## Data shown

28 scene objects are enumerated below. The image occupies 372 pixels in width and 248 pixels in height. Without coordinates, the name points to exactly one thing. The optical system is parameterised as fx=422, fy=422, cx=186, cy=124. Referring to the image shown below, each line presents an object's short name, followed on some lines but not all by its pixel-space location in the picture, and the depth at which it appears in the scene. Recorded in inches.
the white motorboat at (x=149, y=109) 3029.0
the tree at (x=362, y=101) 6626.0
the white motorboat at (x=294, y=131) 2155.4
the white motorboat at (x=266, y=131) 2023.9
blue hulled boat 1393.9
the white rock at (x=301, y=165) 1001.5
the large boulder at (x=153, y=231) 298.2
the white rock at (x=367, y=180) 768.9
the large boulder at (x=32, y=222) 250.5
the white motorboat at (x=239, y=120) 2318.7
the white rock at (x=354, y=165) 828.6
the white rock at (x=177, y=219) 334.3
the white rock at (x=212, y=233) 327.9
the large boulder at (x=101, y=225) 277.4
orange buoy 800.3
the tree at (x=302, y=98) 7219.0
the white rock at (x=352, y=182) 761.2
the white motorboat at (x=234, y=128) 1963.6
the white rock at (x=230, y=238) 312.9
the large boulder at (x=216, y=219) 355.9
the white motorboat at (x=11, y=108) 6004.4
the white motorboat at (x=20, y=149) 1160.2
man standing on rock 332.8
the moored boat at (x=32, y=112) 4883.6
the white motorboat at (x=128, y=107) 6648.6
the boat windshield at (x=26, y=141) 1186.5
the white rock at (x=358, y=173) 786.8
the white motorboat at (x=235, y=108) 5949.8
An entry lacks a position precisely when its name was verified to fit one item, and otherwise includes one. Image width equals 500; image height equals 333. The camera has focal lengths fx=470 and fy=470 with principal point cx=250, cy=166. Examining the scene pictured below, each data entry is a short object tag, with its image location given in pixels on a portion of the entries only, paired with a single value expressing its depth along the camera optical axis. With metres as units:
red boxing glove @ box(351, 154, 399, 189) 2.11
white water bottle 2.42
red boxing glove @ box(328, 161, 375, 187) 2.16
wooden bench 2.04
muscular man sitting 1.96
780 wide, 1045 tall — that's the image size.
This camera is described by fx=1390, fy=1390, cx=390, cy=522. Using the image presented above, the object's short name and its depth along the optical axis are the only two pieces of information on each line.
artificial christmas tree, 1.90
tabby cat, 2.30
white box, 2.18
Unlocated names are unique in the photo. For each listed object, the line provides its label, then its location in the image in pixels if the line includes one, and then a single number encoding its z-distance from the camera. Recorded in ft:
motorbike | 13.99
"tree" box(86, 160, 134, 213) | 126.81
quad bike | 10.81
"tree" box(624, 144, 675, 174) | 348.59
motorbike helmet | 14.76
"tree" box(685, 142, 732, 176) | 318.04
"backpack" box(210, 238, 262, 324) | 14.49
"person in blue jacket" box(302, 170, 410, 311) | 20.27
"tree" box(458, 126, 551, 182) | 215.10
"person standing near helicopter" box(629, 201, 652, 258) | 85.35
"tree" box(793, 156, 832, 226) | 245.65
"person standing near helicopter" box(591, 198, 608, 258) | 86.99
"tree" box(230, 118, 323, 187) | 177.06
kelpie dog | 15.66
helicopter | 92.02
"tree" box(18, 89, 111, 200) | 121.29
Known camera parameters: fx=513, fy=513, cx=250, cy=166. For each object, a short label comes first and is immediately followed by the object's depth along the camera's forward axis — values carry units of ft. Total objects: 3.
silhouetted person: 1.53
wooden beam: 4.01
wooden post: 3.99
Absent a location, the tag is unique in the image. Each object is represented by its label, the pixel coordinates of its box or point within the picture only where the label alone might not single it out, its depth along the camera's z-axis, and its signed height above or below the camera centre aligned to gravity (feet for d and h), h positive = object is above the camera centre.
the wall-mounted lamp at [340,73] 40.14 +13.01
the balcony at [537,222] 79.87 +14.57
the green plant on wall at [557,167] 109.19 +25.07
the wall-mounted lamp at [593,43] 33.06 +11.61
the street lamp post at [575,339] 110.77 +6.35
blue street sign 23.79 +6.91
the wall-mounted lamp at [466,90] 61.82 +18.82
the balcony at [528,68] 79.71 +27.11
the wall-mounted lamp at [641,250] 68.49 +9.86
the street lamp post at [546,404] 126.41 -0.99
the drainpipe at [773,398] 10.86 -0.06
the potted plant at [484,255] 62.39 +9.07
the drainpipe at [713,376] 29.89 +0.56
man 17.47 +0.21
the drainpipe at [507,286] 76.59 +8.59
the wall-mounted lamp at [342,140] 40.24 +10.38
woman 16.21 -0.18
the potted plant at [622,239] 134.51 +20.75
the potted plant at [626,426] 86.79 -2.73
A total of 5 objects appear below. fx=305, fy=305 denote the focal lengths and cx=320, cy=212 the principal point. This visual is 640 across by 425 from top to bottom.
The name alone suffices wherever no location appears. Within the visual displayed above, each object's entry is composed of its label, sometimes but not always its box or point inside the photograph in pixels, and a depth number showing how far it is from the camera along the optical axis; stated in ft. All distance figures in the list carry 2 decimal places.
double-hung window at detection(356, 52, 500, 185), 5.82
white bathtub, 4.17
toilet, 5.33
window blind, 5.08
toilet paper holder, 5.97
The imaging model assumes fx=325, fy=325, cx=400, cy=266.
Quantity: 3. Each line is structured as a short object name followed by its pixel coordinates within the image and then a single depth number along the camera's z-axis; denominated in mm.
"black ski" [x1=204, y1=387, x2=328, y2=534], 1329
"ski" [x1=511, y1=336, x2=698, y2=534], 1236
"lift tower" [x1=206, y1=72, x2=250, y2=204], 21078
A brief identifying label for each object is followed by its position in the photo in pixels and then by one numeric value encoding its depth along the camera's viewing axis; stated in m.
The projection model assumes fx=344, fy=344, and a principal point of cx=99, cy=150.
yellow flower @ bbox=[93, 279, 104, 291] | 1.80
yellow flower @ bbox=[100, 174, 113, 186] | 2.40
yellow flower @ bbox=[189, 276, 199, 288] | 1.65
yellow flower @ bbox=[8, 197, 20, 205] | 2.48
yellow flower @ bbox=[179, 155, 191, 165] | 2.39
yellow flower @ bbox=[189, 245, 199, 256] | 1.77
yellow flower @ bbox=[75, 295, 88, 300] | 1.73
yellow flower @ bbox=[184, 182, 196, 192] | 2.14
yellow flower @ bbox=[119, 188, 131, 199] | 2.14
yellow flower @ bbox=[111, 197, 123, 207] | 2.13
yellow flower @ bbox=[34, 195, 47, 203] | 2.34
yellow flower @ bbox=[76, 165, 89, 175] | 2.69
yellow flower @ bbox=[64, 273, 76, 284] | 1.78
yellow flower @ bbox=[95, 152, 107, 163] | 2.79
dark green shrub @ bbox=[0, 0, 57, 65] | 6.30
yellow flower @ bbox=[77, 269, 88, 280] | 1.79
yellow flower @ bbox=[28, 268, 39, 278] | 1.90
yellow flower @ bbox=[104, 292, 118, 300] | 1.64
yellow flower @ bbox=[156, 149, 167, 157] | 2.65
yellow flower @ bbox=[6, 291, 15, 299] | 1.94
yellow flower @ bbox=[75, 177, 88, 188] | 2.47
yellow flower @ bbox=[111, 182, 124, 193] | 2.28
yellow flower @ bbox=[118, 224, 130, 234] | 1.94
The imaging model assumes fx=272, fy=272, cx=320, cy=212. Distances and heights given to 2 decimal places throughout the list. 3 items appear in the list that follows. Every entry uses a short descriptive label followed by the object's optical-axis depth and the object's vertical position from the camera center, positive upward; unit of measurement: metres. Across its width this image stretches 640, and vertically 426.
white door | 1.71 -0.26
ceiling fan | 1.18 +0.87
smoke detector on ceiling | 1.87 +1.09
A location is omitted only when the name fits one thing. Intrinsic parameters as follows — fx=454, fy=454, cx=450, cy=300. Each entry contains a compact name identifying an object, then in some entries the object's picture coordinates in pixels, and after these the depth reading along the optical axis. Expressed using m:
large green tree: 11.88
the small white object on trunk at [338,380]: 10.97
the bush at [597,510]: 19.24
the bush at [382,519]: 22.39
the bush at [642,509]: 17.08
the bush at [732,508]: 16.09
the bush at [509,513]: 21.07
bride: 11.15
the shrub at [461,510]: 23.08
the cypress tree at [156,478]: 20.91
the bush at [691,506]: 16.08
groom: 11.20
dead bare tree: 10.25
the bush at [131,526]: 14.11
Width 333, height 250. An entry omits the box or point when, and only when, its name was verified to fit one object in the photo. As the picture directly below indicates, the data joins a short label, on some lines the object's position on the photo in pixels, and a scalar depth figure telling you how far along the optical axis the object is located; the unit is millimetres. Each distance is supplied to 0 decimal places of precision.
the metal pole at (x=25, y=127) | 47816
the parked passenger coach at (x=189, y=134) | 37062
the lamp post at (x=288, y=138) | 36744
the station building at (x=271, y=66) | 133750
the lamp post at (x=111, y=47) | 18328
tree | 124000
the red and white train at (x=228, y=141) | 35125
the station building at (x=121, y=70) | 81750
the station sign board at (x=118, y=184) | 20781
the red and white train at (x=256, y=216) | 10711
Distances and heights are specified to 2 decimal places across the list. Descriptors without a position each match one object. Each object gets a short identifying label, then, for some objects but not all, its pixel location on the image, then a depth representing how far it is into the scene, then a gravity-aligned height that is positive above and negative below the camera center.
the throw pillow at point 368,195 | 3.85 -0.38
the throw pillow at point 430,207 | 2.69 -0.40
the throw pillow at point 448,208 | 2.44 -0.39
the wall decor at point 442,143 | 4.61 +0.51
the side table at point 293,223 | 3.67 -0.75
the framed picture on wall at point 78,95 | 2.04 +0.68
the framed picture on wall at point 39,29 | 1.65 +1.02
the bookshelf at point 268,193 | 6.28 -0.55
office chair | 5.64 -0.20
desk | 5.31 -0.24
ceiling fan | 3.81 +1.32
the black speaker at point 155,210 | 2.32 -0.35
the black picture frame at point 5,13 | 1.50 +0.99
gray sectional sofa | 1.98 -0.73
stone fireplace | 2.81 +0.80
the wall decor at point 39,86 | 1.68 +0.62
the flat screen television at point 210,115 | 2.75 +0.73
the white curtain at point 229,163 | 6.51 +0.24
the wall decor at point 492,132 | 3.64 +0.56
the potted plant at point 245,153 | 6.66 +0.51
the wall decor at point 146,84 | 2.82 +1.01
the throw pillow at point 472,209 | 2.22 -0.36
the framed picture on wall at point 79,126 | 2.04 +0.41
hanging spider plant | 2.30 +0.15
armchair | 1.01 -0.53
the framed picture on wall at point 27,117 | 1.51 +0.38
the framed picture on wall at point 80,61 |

## Instructions to follow
Emit, unaltered, the lines from the top of the listing down through the line that holds "the white rock at (x=358, y=173) 786.8"; emit nothing else.

## Answer for this exercise
28 scene objects are enumerated below. The image occupies 372 pixels in width and 248 pixels in height. Without coordinates, the name points to exactly one thing. The optical system is parameterised as fx=422, fy=422, cx=186, cy=124. Referring to the image shown below, each line presents an object's short name, followed on some lines but not all by its pixel-space location in the picture, and the depth at which it appears in the scene. Recorded in inches.
the white motorboat at (x=149, y=109) 3029.0
the tree at (x=362, y=101) 6626.0
the white motorboat at (x=294, y=131) 2155.4
the white motorboat at (x=266, y=131) 2023.9
blue hulled boat 1393.9
the white rock at (x=301, y=165) 1001.5
the large boulder at (x=153, y=231) 298.2
the white rock at (x=367, y=180) 768.9
the large boulder at (x=32, y=222) 250.5
the white motorboat at (x=239, y=120) 2318.7
the white rock at (x=354, y=165) 828.6
the white rock at (x=177, y=219) 334.3
the white rock at (x=212, y=233) 327.9
the large boulder at (x=101, y=225) 277.4
orange buoy 800.3
the tree at (x=302, y=98) 7219.0
the white rock at (x=352, y=182) 761.2
the white motorboat at (x=234, y=128) 1963.6
the white rock at (x=230, y=238) 312.9
the large boulder at (x=216, y=219) 355.9
the white motorboat at (x=11, y=108) 6004.4
the white motorboat at (x=20, y=149) 1160.2
man standing on rock 332.8
the moored boat at (x=32, y=112) 4883.6
the white motorboat at (x=128, y=107) 6648.6
the boat windshield at (x=26, y=141) 1186.5
the white rock at (x=358, y=173) 786.8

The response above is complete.